───── Text block ─────

Member of Parliament, Rajya Sabha
- In office April 2006 – April 2012

Member of the Congress Working Committee
- Incumbent
- Assumed office December 2003

Vice President of the International Trade Union Confederation
- Incumbent
- Assumed office 25 June 2010

President of the ITUC-Asia Pacific
- In office Feb 2011 – Nov 2015
- Preceded by: G Rajasekaran
- Succeeded by: Felix Anthony

Personal details
- Born: Hyderabad, Telangana, India
- Party: Indian National Congress
- Profession: Trade unionist Politician

= G. Sanjeeva Reddy =

Indian politician and artist

Gongalla Sanjeeva Reddy is a politician and artist from Indian National Congress party and an ex-Member of the Parliament of India who represented Andhra Pradesh in the Rajya Sabha, the upper house of the Indian Parliament.

==Early life==
Gongalla Sanjeeva Reddy was born in Hyderabad to Narasamma and Achi Reddy. He received an honorary doctorate by Mahatma Gandhi Kashi Vidyapith, Varanasi (peacock terms).

==Early career==
Reddy joined the trade union movement as a young worker in 1948 and was elected general secretary of INTUC Hyderabad Branch in 1950. He was soon elevated as its president in 1954 which position he continues till today. In addition, he is also the president of premier national trade unions in electricity, tunnel, coal, health, medical, engineering, chemical, municipal, Cement workers, Steel workers, Cigarette and tobacco workers. Reddy was first elected to post of president, INTUC on 3 August 1994 from Shri G. Ramanujam when he was appointed Governor of Orissa in 1994 and since then he has been unanimously elected continuously. Reddy's popularity in international forum is well known. He was elected vice-president of international Confederation in March 1988 at Melbourne and he has since been re-elected continuously by the World Congress, the last one held at Copenhagen, Denmark, in 2018. He has attended ILO Conference in Geneva many times.

==Positions held==
- 1962-1967 Member, Andhra Pradesh Legislative Assembly
- 1967-1972 Member, Andhra Pradesh Legislative Assembly
- 1968-1971 Cabinet Minister for Labour, Employment, Training and Rehabilitation, Government of Andhra Pradesh.
- April 2006 Elected to Rajya Sabha.
- June 2006-May 2009 and Aug. 2009 onwards Member, Parliamentary Committee on Industry
- Sept. 2006 onwards Member, Parliamentary Committee on Papers Laid on the Table
- Dec. 2006-May 2009 Member, National Board for Micro, Small and Medium Enterprises
- Aug. 2007-May 2009 Member, Sub-Committee-III for Heavy Industries and Public Enterprises of the Parliamentary Committee on Industry
- Aug. 2009-Aug. 2010 Member, Parliamentary Committee on Labour
- Aug. 2009 onwards Member, Consultative Committee for the Ministry of Heavy Industries and Public Enterprises
- September 2010 onwards Member, Parliamentary Committee on Industry
- Aug. 1994 onwards President Indian National Trade Union Congress (INTUC)

───── Records provided ─────

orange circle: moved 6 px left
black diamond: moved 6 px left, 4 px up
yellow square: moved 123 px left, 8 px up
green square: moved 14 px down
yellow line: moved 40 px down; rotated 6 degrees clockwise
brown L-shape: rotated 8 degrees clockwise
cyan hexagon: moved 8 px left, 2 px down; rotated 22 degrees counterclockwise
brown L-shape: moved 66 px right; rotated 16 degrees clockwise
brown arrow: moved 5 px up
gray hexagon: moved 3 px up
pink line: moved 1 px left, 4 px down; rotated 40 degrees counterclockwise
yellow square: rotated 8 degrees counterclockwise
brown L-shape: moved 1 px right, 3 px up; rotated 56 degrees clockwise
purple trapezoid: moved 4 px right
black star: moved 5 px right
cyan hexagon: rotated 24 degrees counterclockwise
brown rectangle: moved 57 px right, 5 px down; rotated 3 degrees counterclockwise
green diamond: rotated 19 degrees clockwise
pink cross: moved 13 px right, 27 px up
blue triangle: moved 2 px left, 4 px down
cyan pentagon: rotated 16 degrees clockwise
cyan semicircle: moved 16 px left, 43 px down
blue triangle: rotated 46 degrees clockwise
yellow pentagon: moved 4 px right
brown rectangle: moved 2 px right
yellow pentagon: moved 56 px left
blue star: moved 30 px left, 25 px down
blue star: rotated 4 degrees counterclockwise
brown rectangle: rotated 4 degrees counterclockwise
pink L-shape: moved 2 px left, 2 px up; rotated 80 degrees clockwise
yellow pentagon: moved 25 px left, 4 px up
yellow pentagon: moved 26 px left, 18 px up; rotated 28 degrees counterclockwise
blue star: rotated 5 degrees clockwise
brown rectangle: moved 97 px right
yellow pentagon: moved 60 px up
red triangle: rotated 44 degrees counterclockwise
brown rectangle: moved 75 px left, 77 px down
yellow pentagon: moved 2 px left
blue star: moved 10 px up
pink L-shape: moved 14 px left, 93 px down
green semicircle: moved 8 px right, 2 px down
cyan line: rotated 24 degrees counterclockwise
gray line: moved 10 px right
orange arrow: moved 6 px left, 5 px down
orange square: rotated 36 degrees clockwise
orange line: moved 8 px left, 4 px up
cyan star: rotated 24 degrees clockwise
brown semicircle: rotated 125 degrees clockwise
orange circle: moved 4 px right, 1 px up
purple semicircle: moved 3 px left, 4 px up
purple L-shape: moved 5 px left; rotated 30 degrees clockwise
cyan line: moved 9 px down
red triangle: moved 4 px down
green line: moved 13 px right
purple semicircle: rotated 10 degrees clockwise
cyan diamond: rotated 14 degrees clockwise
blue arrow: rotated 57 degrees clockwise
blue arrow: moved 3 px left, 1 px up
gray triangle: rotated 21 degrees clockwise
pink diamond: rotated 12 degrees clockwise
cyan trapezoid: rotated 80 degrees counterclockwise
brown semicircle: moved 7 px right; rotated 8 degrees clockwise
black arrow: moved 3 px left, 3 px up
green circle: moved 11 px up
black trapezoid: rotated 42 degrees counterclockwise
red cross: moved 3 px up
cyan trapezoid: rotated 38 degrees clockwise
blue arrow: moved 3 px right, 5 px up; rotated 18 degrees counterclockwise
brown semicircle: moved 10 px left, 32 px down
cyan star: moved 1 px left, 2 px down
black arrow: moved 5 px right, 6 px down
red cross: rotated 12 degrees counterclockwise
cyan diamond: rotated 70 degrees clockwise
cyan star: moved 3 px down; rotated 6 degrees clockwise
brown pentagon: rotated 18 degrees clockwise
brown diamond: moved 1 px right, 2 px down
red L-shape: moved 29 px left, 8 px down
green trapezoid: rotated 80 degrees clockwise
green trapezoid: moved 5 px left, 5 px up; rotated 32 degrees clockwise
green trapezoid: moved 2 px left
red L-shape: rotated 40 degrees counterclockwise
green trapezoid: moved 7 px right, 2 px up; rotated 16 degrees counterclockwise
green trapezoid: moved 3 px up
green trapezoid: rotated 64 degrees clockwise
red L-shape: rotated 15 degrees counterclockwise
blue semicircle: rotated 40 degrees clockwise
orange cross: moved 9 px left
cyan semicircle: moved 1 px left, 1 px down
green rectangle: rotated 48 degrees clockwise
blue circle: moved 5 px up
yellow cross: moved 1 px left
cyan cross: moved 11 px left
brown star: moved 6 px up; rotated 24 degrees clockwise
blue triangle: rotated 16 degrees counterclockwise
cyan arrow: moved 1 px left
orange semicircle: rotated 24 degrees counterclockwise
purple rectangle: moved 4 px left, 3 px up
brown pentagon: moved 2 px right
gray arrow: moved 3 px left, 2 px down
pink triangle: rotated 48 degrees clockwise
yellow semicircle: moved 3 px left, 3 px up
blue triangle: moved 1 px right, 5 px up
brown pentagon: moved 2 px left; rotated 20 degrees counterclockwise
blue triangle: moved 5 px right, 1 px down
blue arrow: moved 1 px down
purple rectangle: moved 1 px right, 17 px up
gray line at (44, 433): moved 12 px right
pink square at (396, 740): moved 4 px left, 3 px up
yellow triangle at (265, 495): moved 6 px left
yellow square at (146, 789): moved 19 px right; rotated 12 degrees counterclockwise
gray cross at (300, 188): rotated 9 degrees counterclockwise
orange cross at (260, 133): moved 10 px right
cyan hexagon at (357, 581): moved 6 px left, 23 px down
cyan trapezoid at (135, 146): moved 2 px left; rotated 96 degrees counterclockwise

─────

§ How to complete this task
Pick up the G. Sanjeeva Reddy biography after its last line and keep writing it.

§ Response to this exercise
- September 2010 onwards director Indian Institute of Management(IIM) Rohtak
- Jan. 2011 onwards Vice president, International Trade Union Confederation – Belgium
- Feb. 2011-Nov. 2015 President International Trade Union Confederation – Asia Pacific Region – Singapore

He was the chairman of AICC Labour Cell till it was abolished and INTUC was included in AICC's frontal organisations and he is special Invitee of Congress Working Committee. He was also the member of National Integration Council. In addition, he is associated as member on various committees and boards constituted by the Central Government. He has been the chairperson of Regional Board for Workers Education, Hyderabad, and member of 2nd National Commission on Labour. He has also been the director A.P. Road Transport Corporation, Hindustan Salts Ltd., Union Bank of India, Hyderabad Allwyn Limited and vice president of A.P. Productivity Council.

== Representing India ==
Reddy represented India in conferences, summits, forums, meetings held at U.S., Russia, China, Nepal, Denmark, Philippines, United Kingdom, South Korea, Indonesia, France, Belgium, Australia, Singapore, Switzerland, Italy, Japan, Hong Kong, Sri Lanka, Canada, Pakistan, Austria, Thailand etc. in connection with trade union issues.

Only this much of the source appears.